### Task requirements
Among the entries below, find each line with "name" and show it.

### Data to use
-------------------------
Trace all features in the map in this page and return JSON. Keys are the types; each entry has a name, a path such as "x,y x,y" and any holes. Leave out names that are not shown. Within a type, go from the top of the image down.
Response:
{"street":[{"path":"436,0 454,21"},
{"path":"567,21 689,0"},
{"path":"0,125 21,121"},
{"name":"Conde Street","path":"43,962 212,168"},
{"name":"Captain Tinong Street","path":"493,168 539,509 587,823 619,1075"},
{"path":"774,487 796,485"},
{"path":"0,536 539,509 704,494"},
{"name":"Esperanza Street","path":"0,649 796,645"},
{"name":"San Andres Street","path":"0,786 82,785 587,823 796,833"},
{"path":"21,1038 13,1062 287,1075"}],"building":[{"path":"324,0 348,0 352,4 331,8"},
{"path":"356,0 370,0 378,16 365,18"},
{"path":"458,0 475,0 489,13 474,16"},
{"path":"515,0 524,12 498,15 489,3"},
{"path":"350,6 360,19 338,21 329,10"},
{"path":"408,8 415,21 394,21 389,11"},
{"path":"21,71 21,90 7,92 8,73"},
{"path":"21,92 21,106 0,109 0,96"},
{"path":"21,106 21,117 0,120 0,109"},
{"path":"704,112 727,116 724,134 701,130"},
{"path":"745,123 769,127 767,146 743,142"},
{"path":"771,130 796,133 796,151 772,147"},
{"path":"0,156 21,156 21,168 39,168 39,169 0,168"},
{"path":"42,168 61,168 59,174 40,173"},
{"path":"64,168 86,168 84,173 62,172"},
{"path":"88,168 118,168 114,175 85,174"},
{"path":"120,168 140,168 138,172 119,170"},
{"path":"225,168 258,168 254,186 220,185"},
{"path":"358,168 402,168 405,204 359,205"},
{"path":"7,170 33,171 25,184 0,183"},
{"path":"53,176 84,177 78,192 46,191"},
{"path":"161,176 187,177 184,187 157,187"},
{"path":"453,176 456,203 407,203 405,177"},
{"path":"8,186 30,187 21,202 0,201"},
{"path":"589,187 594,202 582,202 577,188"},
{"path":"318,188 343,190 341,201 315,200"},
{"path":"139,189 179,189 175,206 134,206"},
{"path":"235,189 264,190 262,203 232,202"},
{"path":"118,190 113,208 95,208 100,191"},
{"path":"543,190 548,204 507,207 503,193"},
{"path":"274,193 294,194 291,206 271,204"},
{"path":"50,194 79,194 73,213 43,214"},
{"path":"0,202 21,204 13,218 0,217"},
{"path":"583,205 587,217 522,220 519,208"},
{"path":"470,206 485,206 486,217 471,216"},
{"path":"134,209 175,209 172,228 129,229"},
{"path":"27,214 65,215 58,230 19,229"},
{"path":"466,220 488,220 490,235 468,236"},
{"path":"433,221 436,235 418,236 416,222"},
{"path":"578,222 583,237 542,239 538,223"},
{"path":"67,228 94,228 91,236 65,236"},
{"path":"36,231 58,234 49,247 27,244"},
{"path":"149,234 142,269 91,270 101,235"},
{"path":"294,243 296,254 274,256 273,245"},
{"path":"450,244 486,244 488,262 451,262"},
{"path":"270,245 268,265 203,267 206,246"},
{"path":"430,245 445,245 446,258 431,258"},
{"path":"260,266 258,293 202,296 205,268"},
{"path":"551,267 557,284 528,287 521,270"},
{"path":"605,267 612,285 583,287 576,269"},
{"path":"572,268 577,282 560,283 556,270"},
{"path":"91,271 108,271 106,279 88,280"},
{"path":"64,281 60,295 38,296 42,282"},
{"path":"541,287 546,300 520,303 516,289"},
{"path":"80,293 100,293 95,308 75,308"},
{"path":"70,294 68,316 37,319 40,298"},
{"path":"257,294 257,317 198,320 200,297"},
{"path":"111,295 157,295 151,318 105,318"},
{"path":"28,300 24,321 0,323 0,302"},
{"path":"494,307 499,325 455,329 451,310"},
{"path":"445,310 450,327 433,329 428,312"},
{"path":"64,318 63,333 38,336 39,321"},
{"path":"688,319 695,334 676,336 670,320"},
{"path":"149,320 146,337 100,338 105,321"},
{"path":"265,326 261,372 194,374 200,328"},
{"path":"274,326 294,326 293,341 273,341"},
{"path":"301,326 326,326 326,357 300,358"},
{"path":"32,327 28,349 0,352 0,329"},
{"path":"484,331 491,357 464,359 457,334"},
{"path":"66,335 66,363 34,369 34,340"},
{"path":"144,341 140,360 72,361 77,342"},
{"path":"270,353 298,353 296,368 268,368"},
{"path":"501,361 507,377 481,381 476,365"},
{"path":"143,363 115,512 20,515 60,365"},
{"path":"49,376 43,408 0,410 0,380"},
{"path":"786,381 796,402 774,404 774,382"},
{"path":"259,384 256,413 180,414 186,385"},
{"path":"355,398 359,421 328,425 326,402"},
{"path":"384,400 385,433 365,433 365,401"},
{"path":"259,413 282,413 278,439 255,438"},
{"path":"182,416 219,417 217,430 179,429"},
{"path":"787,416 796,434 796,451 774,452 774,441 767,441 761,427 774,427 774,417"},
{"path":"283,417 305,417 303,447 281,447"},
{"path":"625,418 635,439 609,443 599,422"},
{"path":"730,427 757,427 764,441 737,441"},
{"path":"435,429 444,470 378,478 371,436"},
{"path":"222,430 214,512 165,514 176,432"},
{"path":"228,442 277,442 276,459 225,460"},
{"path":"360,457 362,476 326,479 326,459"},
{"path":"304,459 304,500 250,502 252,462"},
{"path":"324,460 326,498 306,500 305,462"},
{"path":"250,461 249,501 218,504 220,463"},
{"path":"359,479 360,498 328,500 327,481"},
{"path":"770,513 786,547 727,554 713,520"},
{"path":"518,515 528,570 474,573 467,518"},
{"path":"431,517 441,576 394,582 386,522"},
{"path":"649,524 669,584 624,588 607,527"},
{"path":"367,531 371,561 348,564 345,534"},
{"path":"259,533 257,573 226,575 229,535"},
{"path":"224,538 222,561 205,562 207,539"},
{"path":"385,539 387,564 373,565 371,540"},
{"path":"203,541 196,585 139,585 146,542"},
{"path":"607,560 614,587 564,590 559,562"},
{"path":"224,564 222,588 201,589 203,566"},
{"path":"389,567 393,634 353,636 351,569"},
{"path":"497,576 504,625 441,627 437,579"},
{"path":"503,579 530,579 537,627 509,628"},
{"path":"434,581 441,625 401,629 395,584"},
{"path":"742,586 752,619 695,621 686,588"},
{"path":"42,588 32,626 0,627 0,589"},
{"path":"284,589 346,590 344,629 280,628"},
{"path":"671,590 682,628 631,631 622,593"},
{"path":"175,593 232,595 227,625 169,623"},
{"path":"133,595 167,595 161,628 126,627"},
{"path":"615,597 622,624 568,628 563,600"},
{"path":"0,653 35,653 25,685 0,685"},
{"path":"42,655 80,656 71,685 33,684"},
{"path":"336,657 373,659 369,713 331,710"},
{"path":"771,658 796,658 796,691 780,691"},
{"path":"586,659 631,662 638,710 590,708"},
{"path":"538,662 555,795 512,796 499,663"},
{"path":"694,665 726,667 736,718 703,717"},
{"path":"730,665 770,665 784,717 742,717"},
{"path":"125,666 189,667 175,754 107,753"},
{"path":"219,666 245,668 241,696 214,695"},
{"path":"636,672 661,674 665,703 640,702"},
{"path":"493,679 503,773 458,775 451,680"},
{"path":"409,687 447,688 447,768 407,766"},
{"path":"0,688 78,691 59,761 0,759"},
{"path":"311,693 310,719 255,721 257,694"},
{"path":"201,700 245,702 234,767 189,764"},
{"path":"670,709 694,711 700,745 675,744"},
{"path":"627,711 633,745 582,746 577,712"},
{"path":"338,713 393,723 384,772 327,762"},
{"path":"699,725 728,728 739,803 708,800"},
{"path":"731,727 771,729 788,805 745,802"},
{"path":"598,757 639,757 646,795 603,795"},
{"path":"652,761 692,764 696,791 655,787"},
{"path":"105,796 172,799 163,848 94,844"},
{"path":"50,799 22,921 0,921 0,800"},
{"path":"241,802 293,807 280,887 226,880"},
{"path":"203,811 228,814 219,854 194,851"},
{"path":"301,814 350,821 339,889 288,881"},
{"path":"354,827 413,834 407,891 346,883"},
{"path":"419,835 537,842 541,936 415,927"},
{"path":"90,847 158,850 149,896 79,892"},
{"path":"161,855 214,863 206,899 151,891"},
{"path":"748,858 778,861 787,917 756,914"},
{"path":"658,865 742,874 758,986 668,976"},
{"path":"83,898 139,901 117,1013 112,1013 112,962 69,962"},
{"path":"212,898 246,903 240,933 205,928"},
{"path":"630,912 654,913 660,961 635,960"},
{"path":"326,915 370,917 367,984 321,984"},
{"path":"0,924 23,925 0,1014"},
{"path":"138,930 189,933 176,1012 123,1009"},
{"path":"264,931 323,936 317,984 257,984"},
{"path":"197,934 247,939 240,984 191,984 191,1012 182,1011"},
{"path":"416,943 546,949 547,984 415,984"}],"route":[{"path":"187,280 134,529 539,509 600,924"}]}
-------------------------
### Response to this task
Trace all features in the map in this page and return JSON. Keys are the types; each entry has a name, a path such as "x,y x,y" and any holes. Leave out names that are not shown. Within a type, go from the top of the image down.
{"name":"Conde Street","path":"43,962 212,168"},
{"name":"Captain Tinong Street","path":"493,168 539,509 587,823 619,1075"},
{"name":"Esperanza Street","path":"0,649 796,645"},
{"name":"San Andres Street","path":"0,786 82,785 587,823 796,833"},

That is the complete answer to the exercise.